Meet the Sapphire Pulse Radeon RX 5500 XT and Trixx Boost
We’re reviewing the 4GB Sapphire Pulse Radeon RX 5500 XT today. The more mainstream sibling to the enthusiast-class Nitro graphics cards, Sapphire’s Pulse series delivers solid features and performance at an affordable price. We loved the Pulse iterations of the Radeon RX 570 and 580, as well as the Pulse Radeon RX 5700.
The Sapphire Pulse Radeon RX 5500 XT continues the tradition and the same basic design. The card includes a pair of large fans atop a decently sized heatsink, which help to keep temperatures low and sound minimal. It’s even quieter on the desktop thanks to the much-welcome inclusion of idle fan stop, which prevents the card’s fans from spinning when the GPU isn’t under load. Translation: The Pulse Radeon RX 5500 XT is utterly silent during normal desktop usage. You can send sound levels plummeting even further by flipping a BIOS switch on the edge of the card over to a secondary Quiet profile.

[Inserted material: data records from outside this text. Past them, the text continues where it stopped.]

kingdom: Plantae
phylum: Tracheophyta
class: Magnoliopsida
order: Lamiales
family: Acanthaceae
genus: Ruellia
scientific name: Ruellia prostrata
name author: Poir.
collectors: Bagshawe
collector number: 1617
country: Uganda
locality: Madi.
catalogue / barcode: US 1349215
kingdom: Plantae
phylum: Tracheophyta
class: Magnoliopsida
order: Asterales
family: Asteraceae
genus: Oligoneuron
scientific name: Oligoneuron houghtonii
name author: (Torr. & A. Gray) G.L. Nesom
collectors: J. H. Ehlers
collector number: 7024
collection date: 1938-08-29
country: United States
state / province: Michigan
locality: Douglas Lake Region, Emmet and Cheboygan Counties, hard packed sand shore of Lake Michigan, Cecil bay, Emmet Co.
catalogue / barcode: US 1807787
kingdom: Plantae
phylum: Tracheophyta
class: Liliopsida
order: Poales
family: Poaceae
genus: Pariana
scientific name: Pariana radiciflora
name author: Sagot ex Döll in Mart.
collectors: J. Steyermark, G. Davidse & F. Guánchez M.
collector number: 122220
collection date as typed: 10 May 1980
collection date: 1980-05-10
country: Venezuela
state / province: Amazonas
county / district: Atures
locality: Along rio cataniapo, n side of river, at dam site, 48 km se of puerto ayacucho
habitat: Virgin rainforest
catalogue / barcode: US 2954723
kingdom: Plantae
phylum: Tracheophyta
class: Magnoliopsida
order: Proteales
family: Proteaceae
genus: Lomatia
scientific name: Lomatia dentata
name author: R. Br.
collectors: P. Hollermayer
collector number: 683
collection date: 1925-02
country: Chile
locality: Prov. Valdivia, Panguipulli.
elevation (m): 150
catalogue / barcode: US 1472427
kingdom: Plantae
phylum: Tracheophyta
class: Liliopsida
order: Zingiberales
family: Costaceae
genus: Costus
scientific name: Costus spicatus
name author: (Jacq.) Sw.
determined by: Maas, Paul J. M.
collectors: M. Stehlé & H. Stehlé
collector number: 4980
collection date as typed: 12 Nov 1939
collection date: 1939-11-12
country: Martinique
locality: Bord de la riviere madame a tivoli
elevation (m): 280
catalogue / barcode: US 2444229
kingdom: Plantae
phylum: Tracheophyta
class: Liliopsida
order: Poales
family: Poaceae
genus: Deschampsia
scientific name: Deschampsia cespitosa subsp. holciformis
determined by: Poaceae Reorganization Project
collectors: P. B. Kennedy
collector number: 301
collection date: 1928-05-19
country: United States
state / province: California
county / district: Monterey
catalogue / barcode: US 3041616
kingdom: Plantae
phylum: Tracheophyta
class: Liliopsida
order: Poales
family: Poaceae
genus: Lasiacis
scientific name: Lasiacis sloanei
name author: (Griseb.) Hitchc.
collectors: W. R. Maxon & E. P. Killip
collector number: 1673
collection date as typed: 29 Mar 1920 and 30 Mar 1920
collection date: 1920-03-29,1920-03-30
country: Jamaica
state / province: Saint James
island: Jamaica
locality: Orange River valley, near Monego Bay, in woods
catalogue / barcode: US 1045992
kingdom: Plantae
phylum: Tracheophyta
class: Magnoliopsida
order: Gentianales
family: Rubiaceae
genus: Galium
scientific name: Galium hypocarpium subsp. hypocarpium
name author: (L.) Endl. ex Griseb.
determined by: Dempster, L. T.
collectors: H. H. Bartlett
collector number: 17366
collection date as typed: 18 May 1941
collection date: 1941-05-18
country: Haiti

Dual BIOSes and idle fan stop are rare features in custom graphics cards that hover around MSRP, as is the full-length metal backplate this card ships with. It’s little touches like these, at such affordable prices, that help Sapphire’s Pulse series stand out from the masses.
The other thing? Software, at least now that the Navi generation is here. Sapphire introduced the outstanding Trixx Boost feature to its Trixx software in the Pulse RX 5700, and it continues in fine form with the Pulse RX 5500 XT.
Check out the Trixx Boost section of our Pulse RX 5700 review for a fuller walk-through, but basically, Trixx Boost weaves together AMD’s superb Radeon Image Sharpening feature with slight resolution downscaling to give you more performance with minimal visual compromises. You tell Trixx Boost how much you’d like to scale down the resolution, click Apply, and after a few screen flashes, you’ll be able to select those new, scaled-down resolutions in games.
Trixx Boost defaults to 85-percent scaling. That works wonderfully for the 1440p and 4K resolutions that the more powerful Radeon RX 5700 hangs around in, but we found it a bit too aggressive at the 1080p resolution that the Sapphire Pulse Radeon RX 5500 XT was built for. The 85 percent scaling created a new resolution of 1632x918; with far fewer pixels to work with than in the downscaling options for higher resolutions, it appeared just a bit too shimmery and pixelated to our eyes. Some games, like Strange Brigade, also resorted to framing the image in a letterbox at that resolution.
Bumping the scaling up to 90 percent—1728x972 resolution—got rid of those problems. Some pixelization can be seen if you really examine the image, but it’s barely perceptible during actual gameplay. Of course, reducing the downscaling also reduces Trixx Boost’s potential performance benefits, but as you’ll see in our benchmarking session, it can still deliver a meaningful difference depending on the game. We benchmarked every game with the Pulse’s out-of-the-box performance as well as with Trixx Boost set to 90-percent scaling.
Don’t confuse Sapphire’s unrivaled Trixx Boost with AMD’s new Radeon Boost feature. Trixx Boost is available only for Sapphire graphics cards, but it works with any game running any graphics API. Radeon Boost, introduced in the huge Radeon Software Adrenalin 2020 Edition update just two days ago, works with any modern Radeon graphics card, but only in a small handful of games, and only if those games are running in DirectX 11 mode. Radeon Boost dynamically downscales the game’s resolution when you move your mouse or control stick in-game to improve performance during action scenes.
Trixx Boost provides its benefit much more consistently. You could theoretically use both Boost technologies at the same time for even faster performance, but given the limited pixels available at 1080p resolution, combining downscaling tricks below that could get real grainy, real fast. It’s worth a shot in Radeon Boost-compatible games that you want to try at 1440p resolution, though.